The legislature is considering re-drawing Congressional districts in a manner that seems sure to bring seven more Republicans to the House of Representatives. In protest of this move, 51 Texas Democrats left the legislature and moved to a Holiday Inn in Ardmore, Oklahoma. Their absence from the legislature chamber would deny the body the ability to pass any legislation by the end of session on June 2. A quorum of 100 is required to vote on measures in the 150-member group. In response, Texas Rangers and Texas Troopers were given orders to arrest the lawmakers for being in violation of the state constitution. That threat of arrest was removed on May 14, 2003, but as of May 16, 2003, the Democrats remain outside of Texas borders.

Molly Ivins
Molly Ivins is a nationally-syndicated political columnist, whose special focus is the foibles of both state and national government. Ivins is from Houston, Texas, graduated from Smith College in 1966, from Columbia University’s School of Journalism and studied for a year at the Institute of Political Sciences in Paris.

Her first newspaper job was as the Complaint Department of the HOUSTON CHRONICLE. She went on to the MINNEAPOLIS TRIBUNE and was the first woman police reporter in that city.

Ivins returned to Texas as co-editor of the TEXAS OBSERVER, a sprightly, muck-raking publication devoted to coverage of Texas politics and of social issues. In 1976, Ivins joined the NEW YORK TIMES, first as a political reporter in New York City and Albany. She was then named the TIMES' Rocky Mountain Bureau Chief, chiefly because there was no one else in the bureau.

In 1982, she returned to Texas as a columnist for the late DALLAS TIMES-HERALD, after its much-lamented demise, she spent the next nine years with the FORT WORTH STAR-TELEGRAM. She became an independent journalist in 2001 and also in that year won the William Allen White Award from the University of Kansas, the Smith Medal from Smith College and was elected to the National Academy of Arts and Sciences. She was the 2003 recipient of the Ivan Allen, Jr. Prize for Progress and Service.

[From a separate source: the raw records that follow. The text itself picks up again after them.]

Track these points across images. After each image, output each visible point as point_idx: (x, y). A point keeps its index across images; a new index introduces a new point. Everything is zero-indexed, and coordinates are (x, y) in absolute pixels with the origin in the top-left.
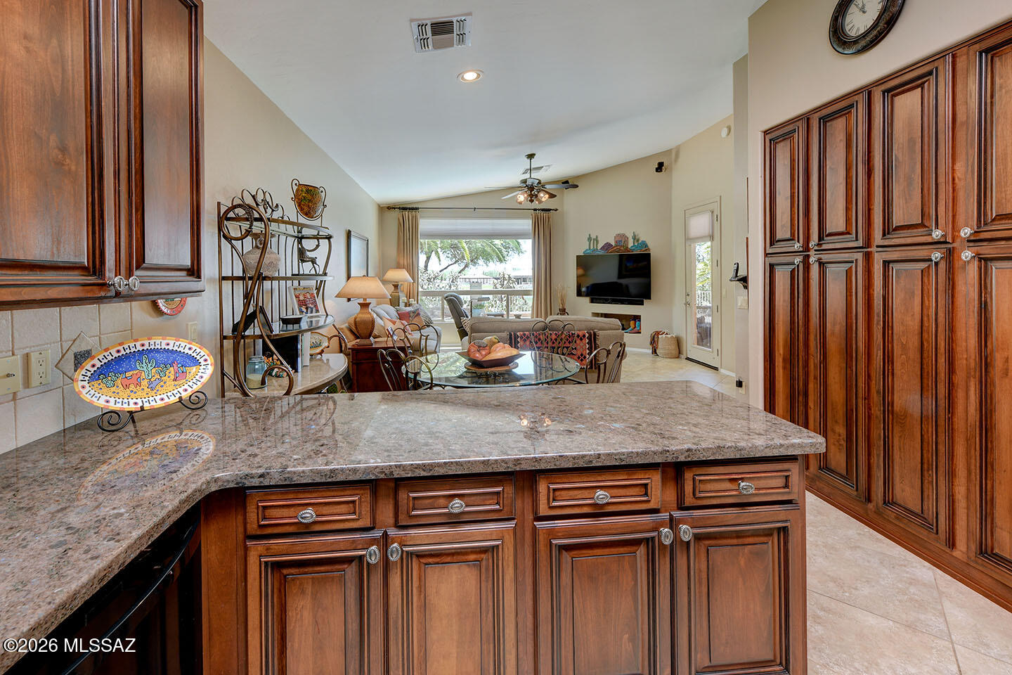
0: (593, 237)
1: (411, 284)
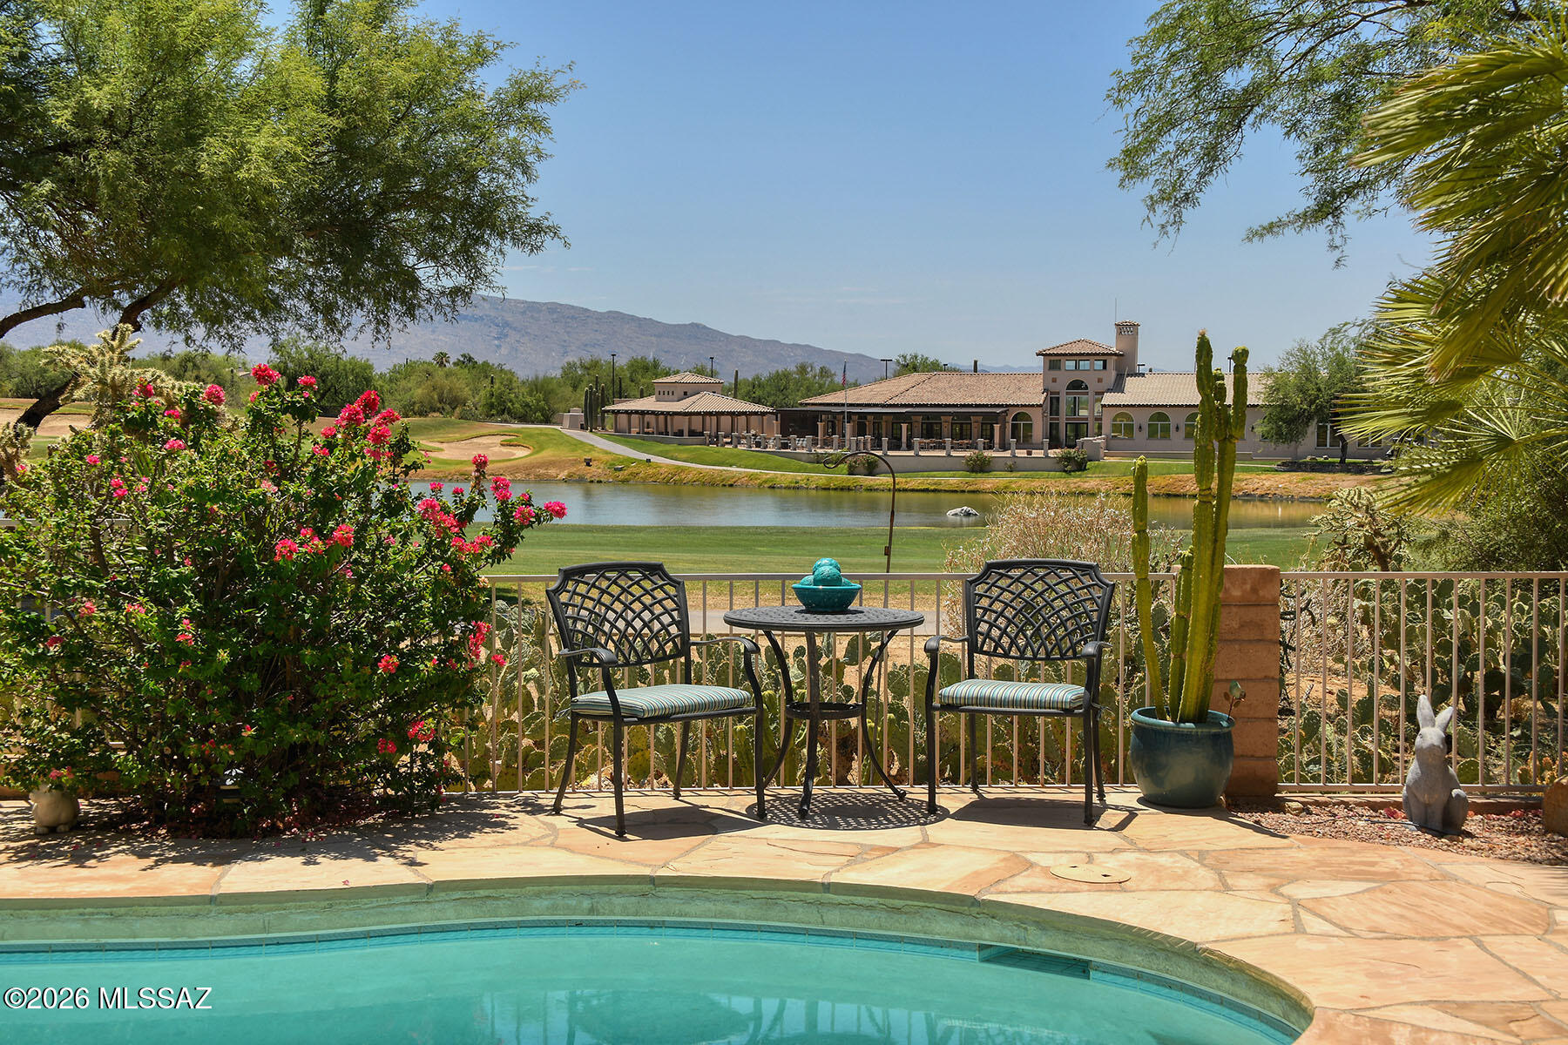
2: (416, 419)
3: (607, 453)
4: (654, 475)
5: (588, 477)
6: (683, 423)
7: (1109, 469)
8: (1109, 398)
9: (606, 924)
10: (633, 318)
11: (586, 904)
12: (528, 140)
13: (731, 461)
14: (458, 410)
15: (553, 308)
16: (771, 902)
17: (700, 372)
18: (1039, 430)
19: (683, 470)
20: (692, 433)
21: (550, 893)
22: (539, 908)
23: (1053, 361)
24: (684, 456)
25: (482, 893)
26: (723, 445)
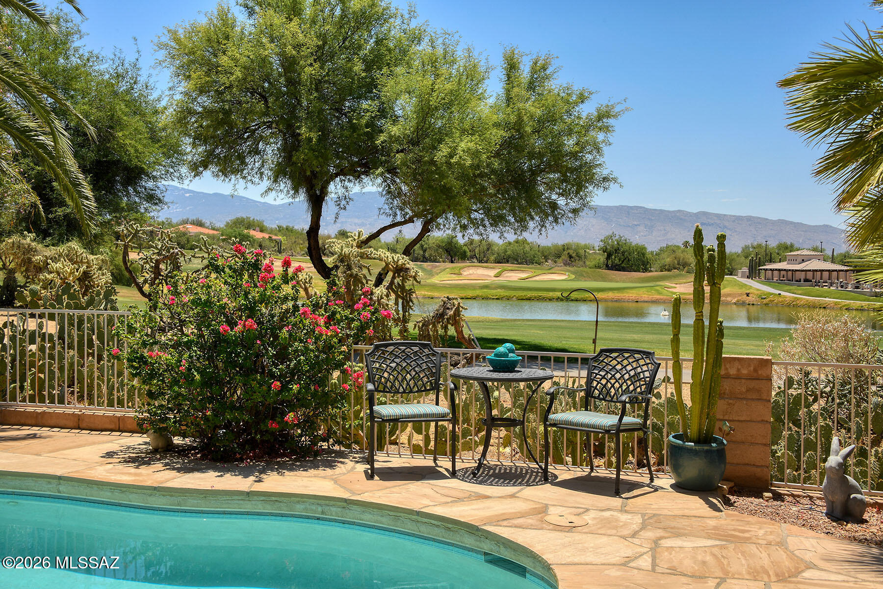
2: (666, 273)
3: (758, 290)
4: (782, 301)
5: (747, 302)
6: (802, 276)
9: (330, 520)
10: (791, 223)
11: (320, 509)
12: (601, 136)
13: (826, 295)
14: (686, 268)
15: (750, 219)
16: (397, 518)
17: (815, 250)
19: (798, 299)
20: (806, 280)
21: (303, 502)
22: (299, 509)
24: (800, 292)
25: (274, 498)
26: (822, 287)
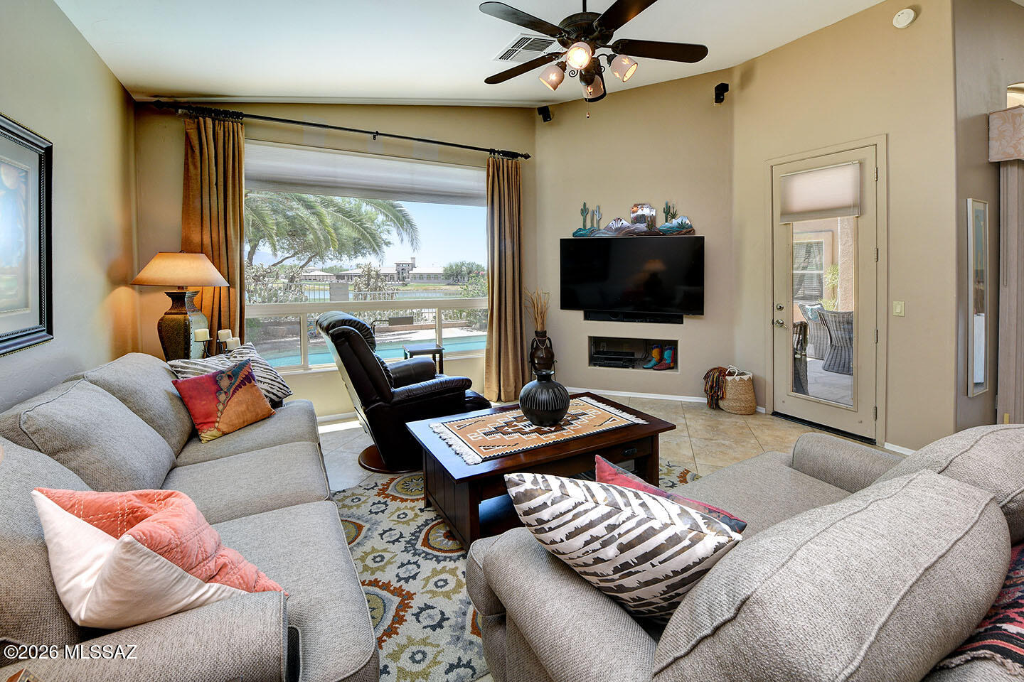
0: (591, 207)
1: (224, 293)
7: (412, 286)
8: (410, 272)
18: (396, 279)
23: (398, 265)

Her freelance work has appeared in ESQUIRE, HARPER’S, ATLANTIC, THE NATION, THE PROGRESSIVE, TV GUIDE, and many others. She is also known for her essays on the NEWSHOUR WITH JIM LEHRER and National Public Radio, as well as four best-selling books, the most recent being, SHRUB; THE SHORT BUT HAPPY POLITICAL LIFE OF GEORGE W. BUSH. Ivins has known President Bush since both were in high school.